Bioinformatics prediction of overlapping frameshifted translation products in mammalian transcripts

  • Seuwen Klaus,
  • Baumgarten Birgit,
  • Brüngger Adrian,
  • Ribrioux Sebastien,
  • John Markus R

DOI
https://doi.org/10.1186/1471-2164-9-122
Journal volume & issue
Vol. 9, no. 1
p. 122

Abstract

Read online

Abstract Background Exceptionally, a single nucleotide sequence can be translated in vivo in two different frames to yield distinct proteins. In the case of the G-protein alpha subunit XL-alpha-s transcript, a frameshifted open reading frame (ORF) in exon 1 is translated to yield a structurally distinct protein called Alex, which plays a role in platelet aggregation and neurological processes. We carried out a novel bioinformatics screen for other possible dual-frame translated sequences, based on comparative genomics. Results Our method searched human, mouse and rat transcripts in frames +1 and -1 for ORFs which are unusually well conserved at the amino acid level. We name these conserved frameshifted overlapping ORFs 'matreshkas' to reflect their nested character.

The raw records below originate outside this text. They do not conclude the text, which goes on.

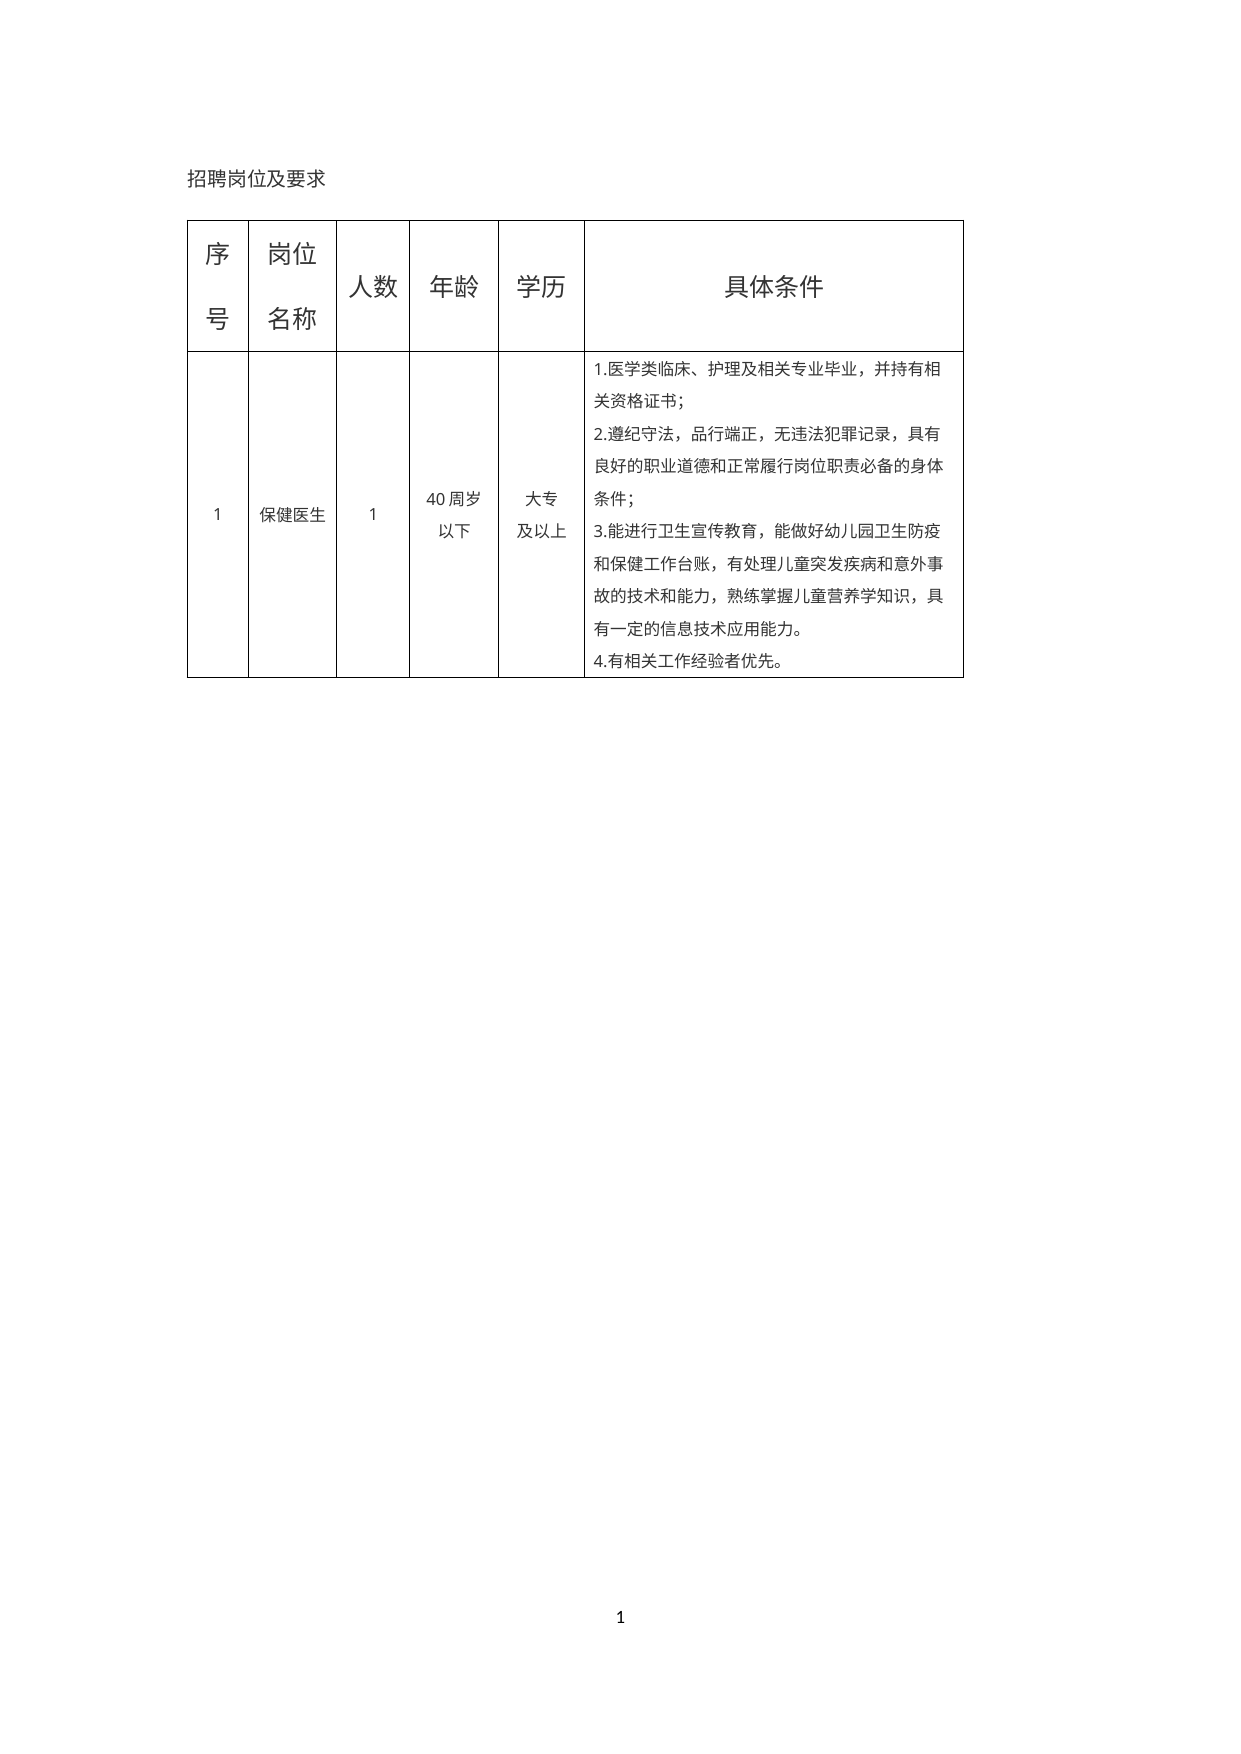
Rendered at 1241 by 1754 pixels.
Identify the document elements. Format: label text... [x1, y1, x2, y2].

table_header 人数 [337, 221, 409, 351]
table_cell 大专 及以上 [499, 352, 584, 677]
table_cell 1.医学类临床、护理及相关专业毕业，并持有相关资格证书； 2.遵纪守法，品行端正，无违法犯罪记录，具有良好的职业道德和正常履行岗位职责必备的身体条件； 3.能进行卫生宣传教育，能做好幼儿园卫生防疫和保健工作台账，有处理儿童突发疾病和意外事故的技术和能力，熟练掌握儿童营养学知识，具有一定的信息技术应用能力。 4.有相关工作经验者优先。 [585, 352, 963, 677]
table_cell 1 [337, 352, 409, 677]
table_header 具体条件 [585, 221, 963, 351]
table_header 学历 [499, 221, 584, 351]
table_header 年龄 [410, 221, 498, 351]
table_cell 保健医生 [249, 352, 336, 677]
table_cell 1 [188, 352, 248, 677]
table_header 岗位 名称 [249, 221, 336, 351]
table_header 序号 [188, 221, 248, 351]
text 招聘岗位及要求 [187, 162, 1053, 194]
table_cell 40周岁 以下 [410, 352, 498, 677]
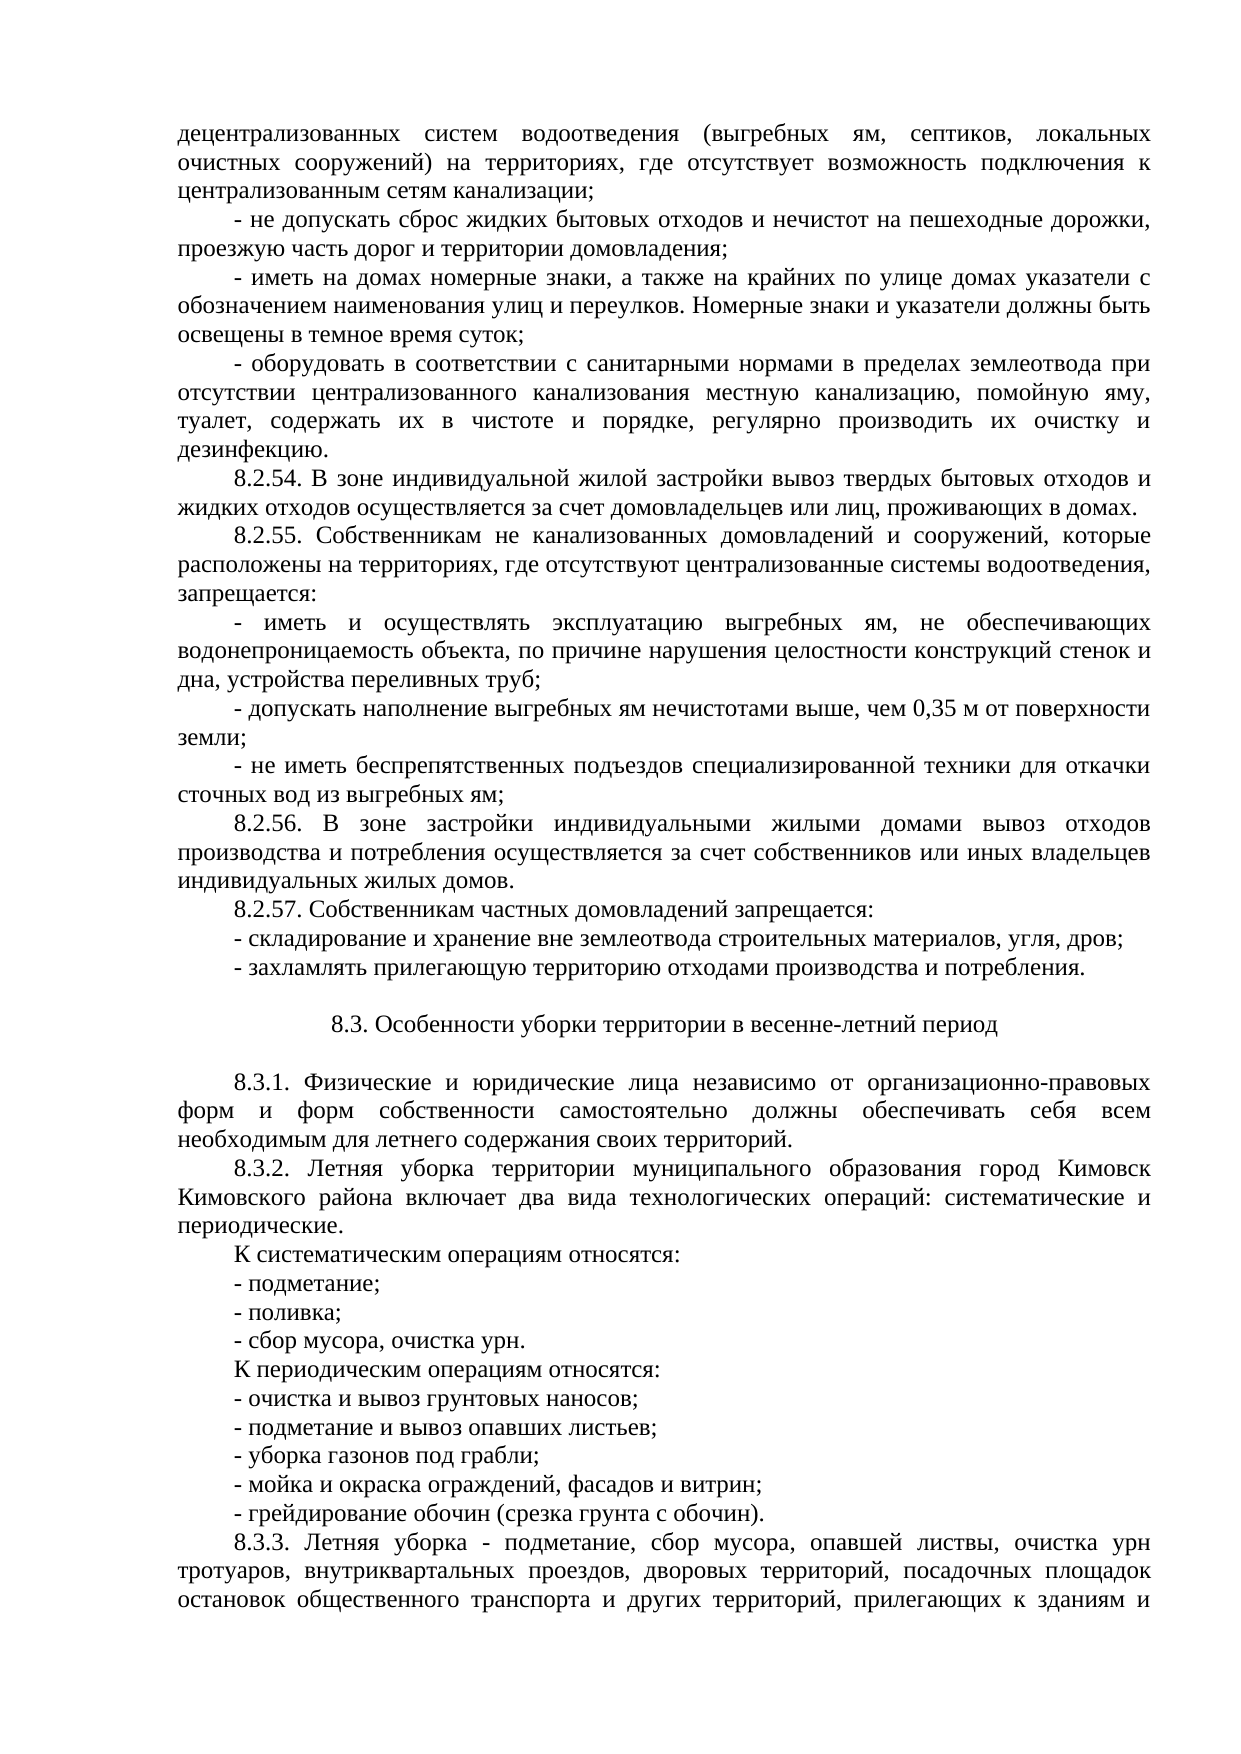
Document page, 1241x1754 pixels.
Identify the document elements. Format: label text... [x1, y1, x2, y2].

text - оборудовать в соответствии с санитарными нормами в пределах землеотвода при отсутствии централизованного канализования местную канализацию, помойную яму, туалет, содержать их в чистоте и порядке, регулярно производить их очистку и дезинфекцию. [177, 348, 1152, 463]
text 8.2.56. В зоне застройки индивидуальными жилыми домами вывоз отходов производства и потребления осуществляется за счет собственников или иных владельцев индивидуальных жилых домов. [177, 808, 1152, 894]
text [177, 118, 1152, 204]
text К периодическим операциям относятся: [177, 1354, 1152, 1383]
text 8.2.54. В зоне индивидуальной жилой застройки вывоз твердых бытовых отходов и жидких отходов осуществляется за счет домовладельцев или лиц, проживающих в домах. [177, 463, 1152, 521]
text 8.3.2. Летняя уборка территории муниципального образования город Кимовск Кимовского района включает два вида технологических операций: систематические и периодические. [177, 1153, 1152, 1239]
text 8.3. Особенности уборки территории в весенне-летний период [177, 1009, 1152, 1038]
text - не допускать сброс жидких бытовых отходов и нечистот на пешеходные дорожки, проезжую часть дорог и территории домовладения; [177, 204, 1152, 262]
text - грейдирование обочин (срезка грунта с обочин). [177, 1498, 1152, 1527]
text - иметь и осуществлять эксплуатацию выгребных ям, не обеспечивающих водонепроницаемость объекта, по причине нарушения целостности конструкций стенок и дна, устройства переливных труб; [177, 607, 1152, 693]
text - захламлять прилегающую территорию отходами производства и потребления. [177, 952, 1152, 981]
text - мойка и окраска ограждений, фасадов и витрин; [177, 1469, 1152, 1498]
text 8.2.57. Собственникам частных домовладений запрещается: [177, 894, 1152, 923]
text 8.2.55. Собственникам не канализованных домовладений и сооружений, которые расположены на территориях, где отсутствуют централизованные системы водоотведения, запрещается: [177, 521, 1152, 607]
text - уборка газонов под грабли; [177, 1441, 1152, 1469]
text - не иметь беспрепятственных подъездов специализированной техники для откачки сточных вод из выгребных ям; [177, 751, 1152, 808]
text - сбор мусора, очистка урн. [177, 1326, 1152, 1354]
text - поливка; [177, 1297, 1152, 1326]
text - подметание и вывоз опавших листьев; [177, 1412, 1152, 1441]
text К систематическим операциям относятся: [177, 1239, 1152, 1268]
text - иметь на домах номерные знаки, а также на крайних по улице домах указатели с обозначением наименования улиц и переулков. Номерные знаки и указатели должны быть освещены в темное время суток; [177, 262, 1152, 348]
text - подметание; [177, 1268, 1152, 1297]
text - складирование и хранение вне землеотвода строительных материалов, угля, дров; [177, 923, 1152, 952]
text 8.3.1. Физические и юридические лица независимо от организационно-правовых форм и форм собственности самостоятельно должны обеспечивать себя всем необходимым для летнего содержания своих территорий. [177, 1067, 1152, 1153]
text - допускать наполнение выгребных ям нечистотами выше, чем 0,35 м от поверхности земли; [177, 693, 1152, 751]
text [177, 1527, 1152, 1613]
text - очистка и вывоз грунтовых наносов; [177, 1383, 1152, 1412]
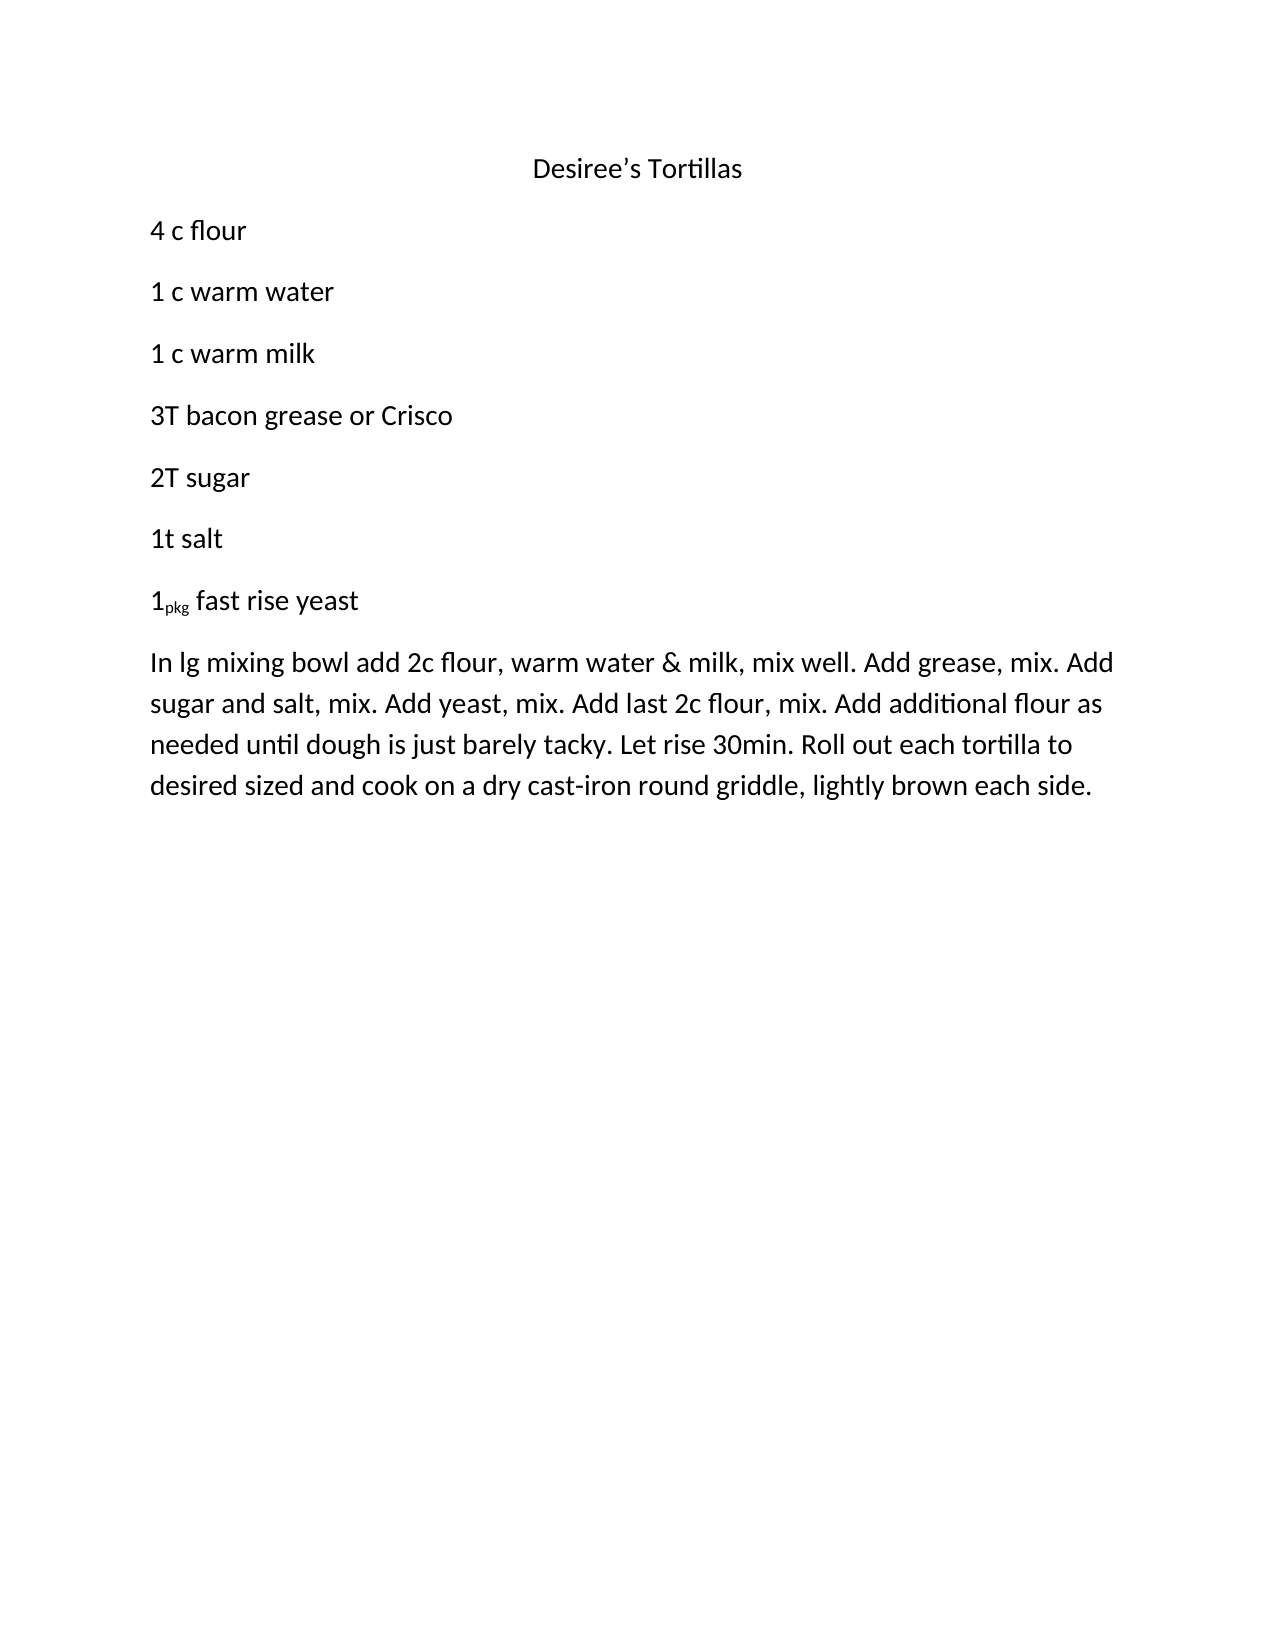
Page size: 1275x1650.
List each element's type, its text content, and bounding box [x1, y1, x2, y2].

text 1t salt [150, 521, 1125, 556]
text 1pkg fast rise yeast [150, 582, 1125, 618]
text 1 c warm milk [150, 335, 1125, 371]
text 4 c flour [150, 212, 1125, 247]
text 1 c warm water [150, 273, 1125, 309]
text Desiree’s Tortillas [150, 150, 1125, 186]
text 3T bacon grease or Crisco [150, 397, 1125, 433]
text 2T sugar [150, 459, 1125, 494]
text In lg mixing bowl add 2c flour, warm water & milk, mix well. Add grease, mix. Add sugar and salt, mix. Add yeast, mix. Add last 2c flour, mix. Add additional flour as needed until dough is just barely tacky. Let rise 30min. Roll out each tortilla to desired sized and cook on a dry cast-iron round griddle, lightly brown each side. [150, 644, 1125, 803]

Select findings of our analysis revealed that the G-protein coupled receptor GPR27 is entirely contained within a frame -1 matreshka, thrombopoietin contains a matreshka which spans ~70% of its length, platelet glycoprotein IIIa (ITGB3) contains a matreshka with the predicted characteristics of a secreted peptide hormone, while the potassium channel KCNK12 contains a matreshka spanning >400 amino acids. Conclusion Although the in vivo existence of translated matreshkas has not been experimentally verified, this genome-wide analysis provides strong evidence that substantial overlapping coding sequences exist in a number of human and rodent transcripts.